Mizuho-Analysten beschrieben die Übernahme als Positionierung von Mastercard zur Verbindungsebene zwischen Krypto und Fiat-Währungen und charakterisierten sie als strukturelles Infrastrukturspiel statt als spekulatives Krypto-Engagement. Das Unternehmen projiziert, dass der Stablecoin-basierte Zahlungsmarkt bis 2028 einen jährlichen Abwicklungswert von 3 Billionen US-Dollar erreichen könnte.

Wann wird die Mastercard-BVNK-Übernahme abgeschlossen?

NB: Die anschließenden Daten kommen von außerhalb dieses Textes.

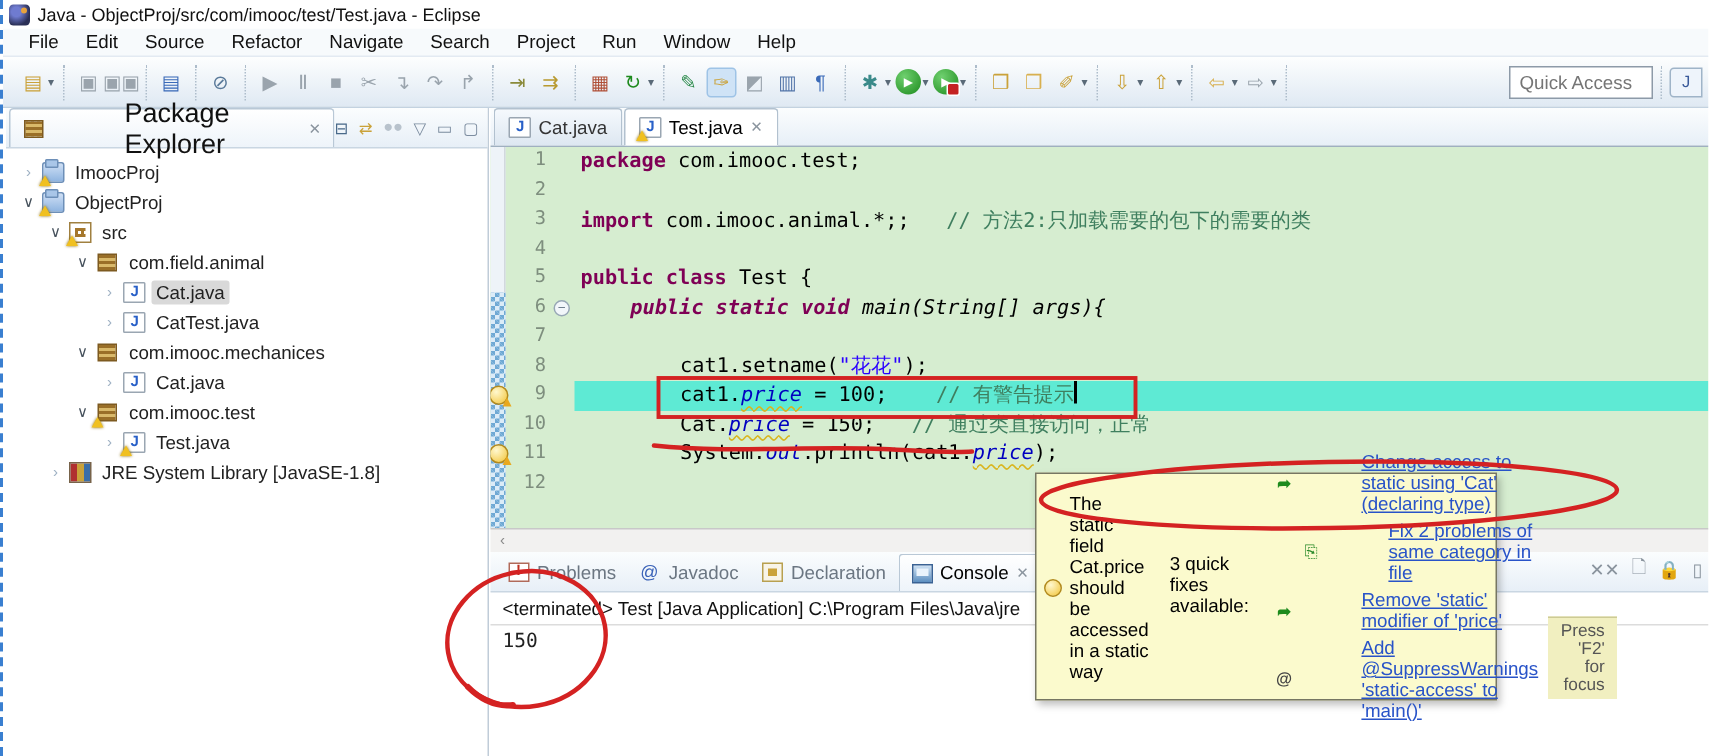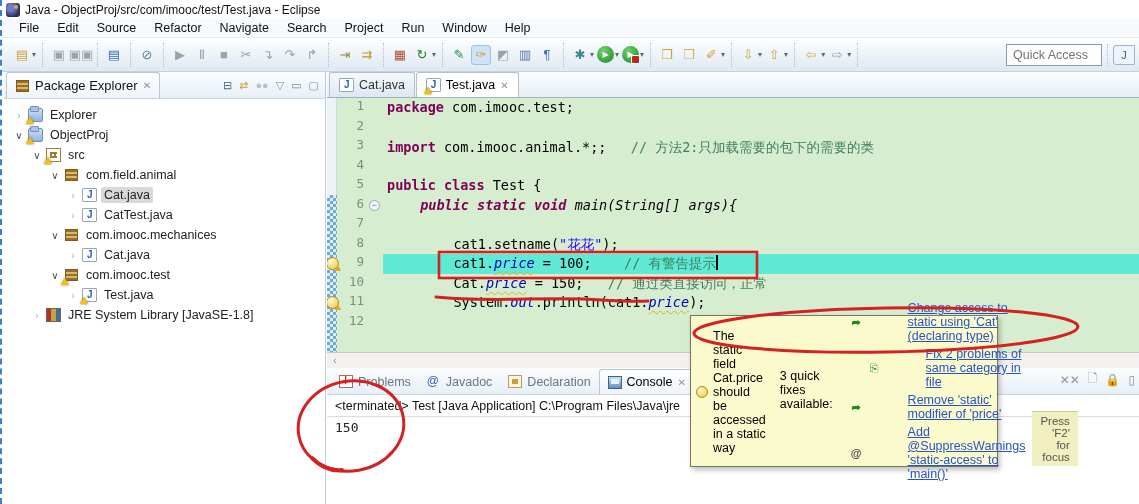--- a/index.html
+++ b/index.html
@@ -46,7 +46,7 @@
   #pkg-tab { display:flex; align-items:center; gap:5px; height:26px; padding:0 8px;
     background:linear-gradient(#ffffff,#eef4fa); border:1px solid #b9c8d6; border-bottom:none;
     border-radius:3px 3px 0 0; margin-left:2px; }
-  #pkg-tab .lbl{font-size:13px;color:#111;}
+  #pkg-tab .lbl{font-size:18px;color:#111;margin-left:48px;}
   .xclose{color:#8a949e;font-size:10px;}
   #pkg-tools{margin-left:auto;display:flex;align-items:center;gap:7px;padding-right:6px;color:#7d8da0;font-size:11px;}
   #pkg-tools .vi{cursor:pointer;}

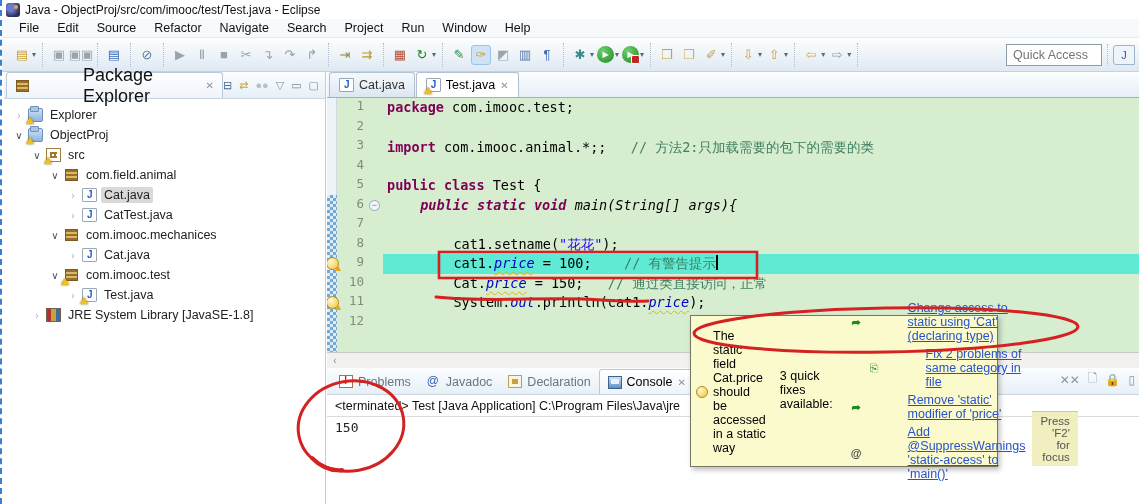--- a/index.html
+++ b/index.html
@@ -266,7 +266,7 @@
         <div class="trow" style="padding-left: 10px;">
           <span class="exp">›</span>
           <span class="ticonbox ic-project warnov"></span>
-          <span class="lbl">Explorer</span>
+          <span class="lbl">ImoocProj</span>
         </div>
         <div class="trow" style="padding-left: 10px;">
           <span class="exp open">∨</span>

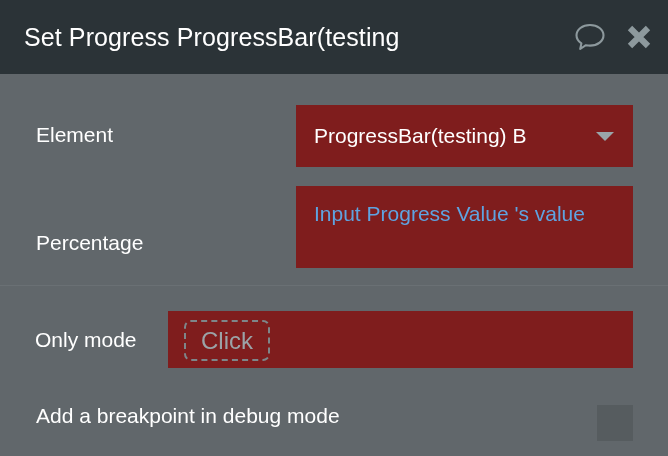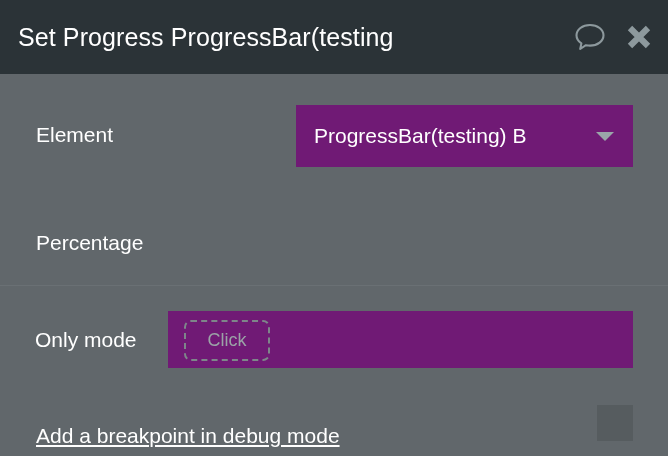--- a/index.html
+++ b/index.html
@@ -35,7 +35,7 @@
   }
   #title-text {
     position: absolute;
-    left: 18px;
+    left: 24px;
     top: 0;
     height: 74px;
     line-height: 74px;

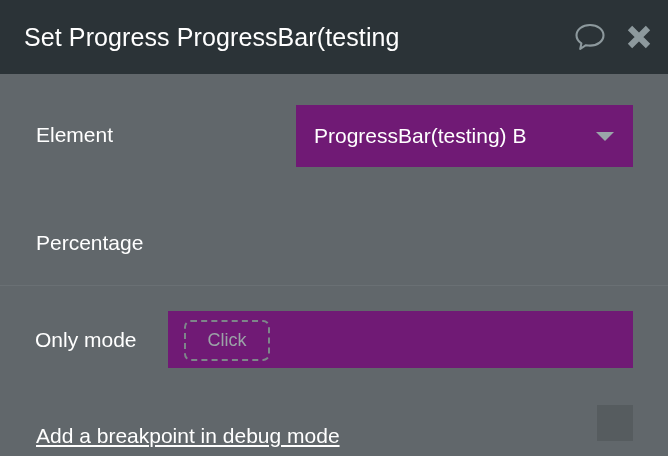--- a/index.html
+++ b/index.html
@@ -73,7 +73,7 @@
 
   .field {
     position: absolute;
-    background: #701a75;
+    background: #7f1d1d;
     box-sizing: border-box;
   }
 

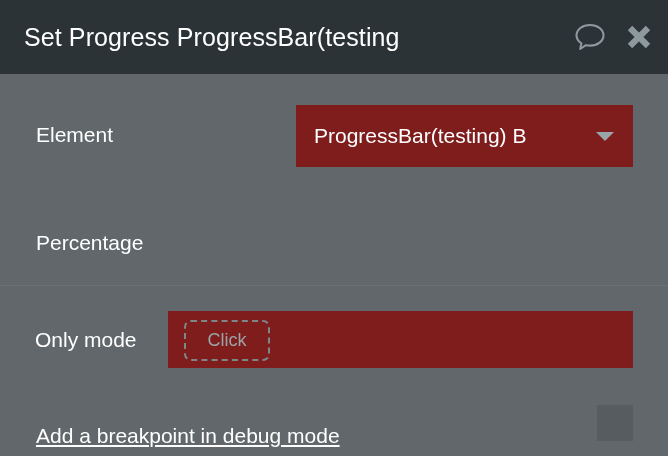--- a/index.html
+++ b/index.html
@@ -187,6 +187,9 @@
 
   <div class="row-label" id="percentage-label">Percentage</div>
 
+  <div class="field" id="percentage-field">
+    <div id="percentage-value">Input Progress Value 's value</div>
+  </div>
 
   <div id="divider"></div>
 

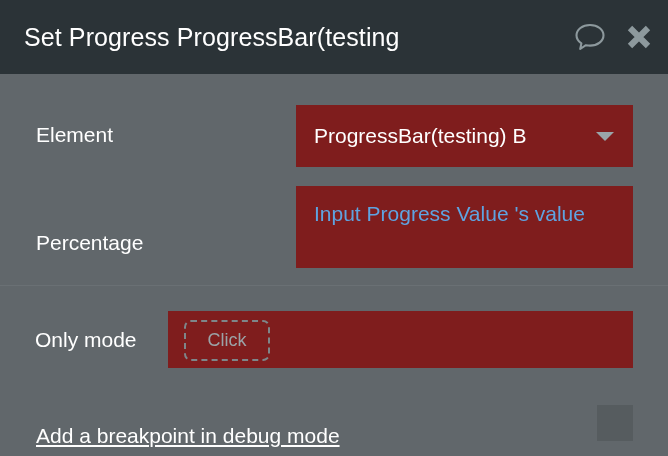--- a/index.html
+++ b/index.html
@@ -136,7 +136,7 @@
     border: 2px dashed #7e868a;
     border-radius: 7px;
     color: #9ba3a7;
-    font-size: 18px;
+    font-size: 24px;
     line-height: 37px;
     text-align: center;
   }

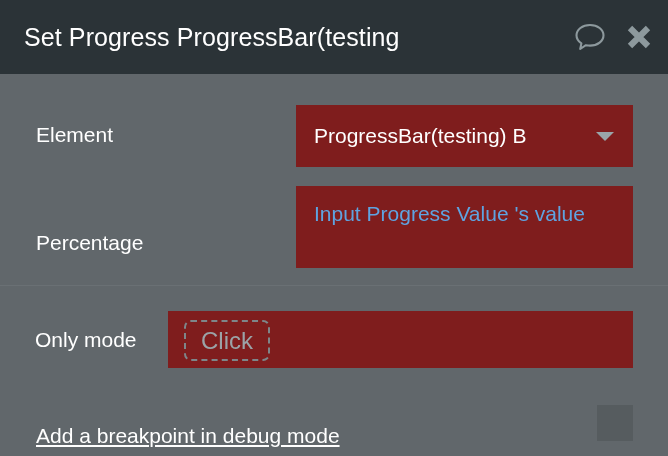--- a/index.html
+++ b/index.html
@@ -141,7 +141,7 @@
     text-align: center;
   }
 
-  #breakpoint-label { left: 36px; top: 424px; text-decoration: underline; }
+  #breakpoint-label { left: 36px; top: 404px; }
   #breakpoint-checkbox {
     position: absolute;
     left: 597px;

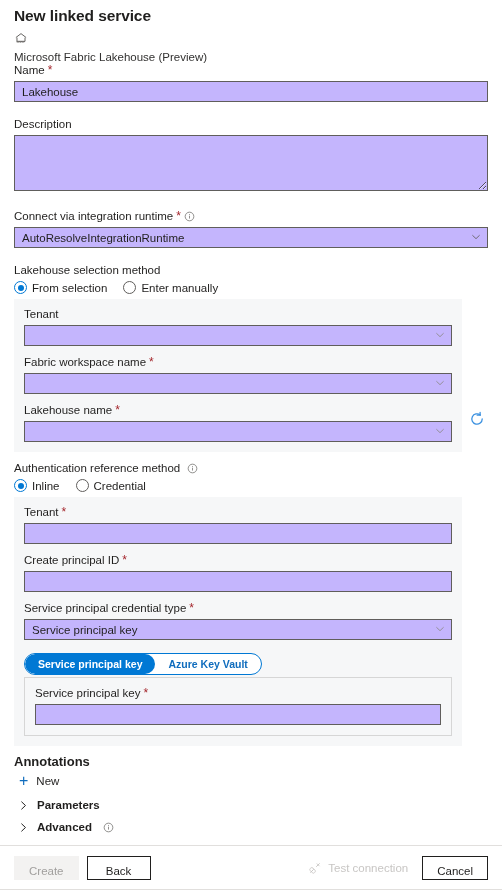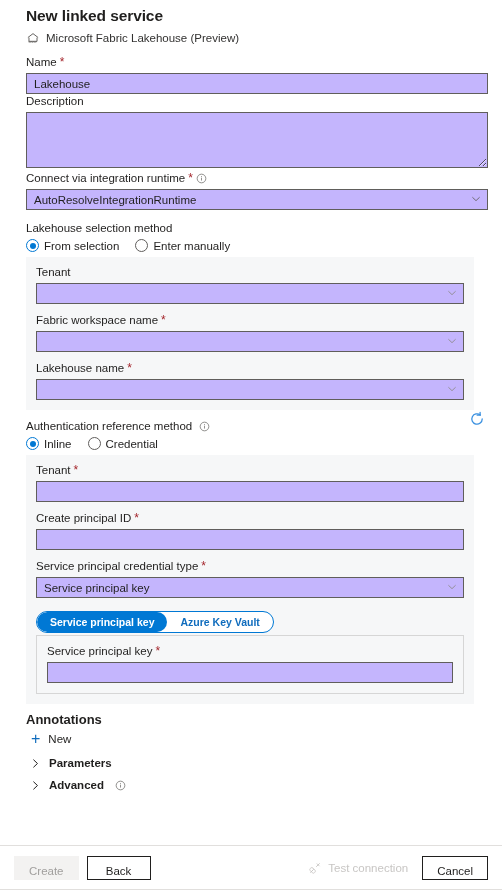--- a/index.html
+++ b/index.html
@@ -24,7 +24,7 @@
   }
   .scroll-area {
     position: absolute;
-    left: 12px; top: 0; right: 0;
+    left: 0; top: 0; right: 0;
     height: 845px;
     padding: 0 14px;
     box-sizing: border-box;

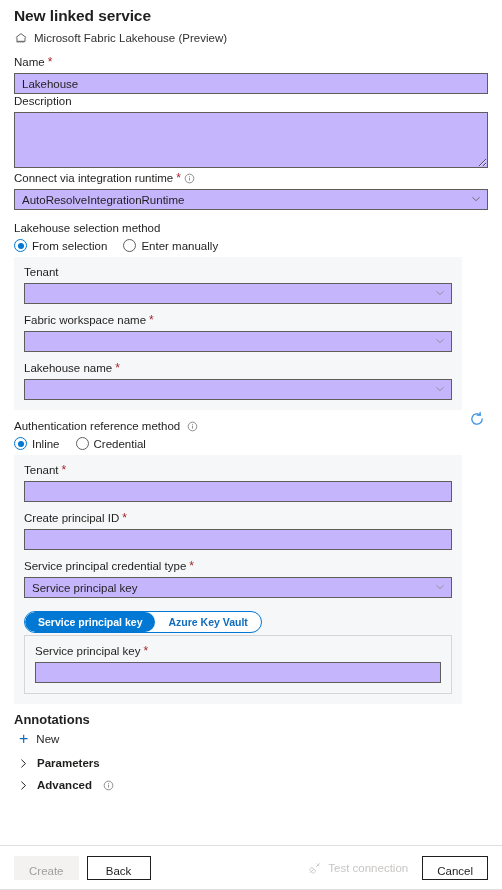--- a/index.html
+++ b/index.html
@@ -40,10 +40,9 @@
   }
   .subtitle-row {
     display: flex;
-    align-items: center;
     gap: 6px;
     margin-top: 6px;
-    margin-bottom: 10px;
+    flex-direction: column;
   }
   .subtitle-text {
     font-size: 11.5px;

Der Deal wartet auf regulatorische Genehmigungen von Behörden in Jurisdiktionen, in denen BVNK tätig ist, einschließlich Großbritannien und der EU. Kein spezifisches Abschlussdatum wurde öffentlich bekannt gegeben, aber Standard-M&A-Prüfungsfristen deuten auf einen Prozess hin, der sich über mehrere Monate ab der Ankündigung im März 2026 erstreckt.

Haftungsausschluss: Dieser Artikel dient nur zu Informationszwecken und stellt keine Finanz- oder Anlageberatung dar. Kryptowährungs- und digitale Vermögensmärkte bergen erhebliche Risiken. Führen Sie immer Ihre eigene Recherche durch, bevor Sie Entscheidungen treffen.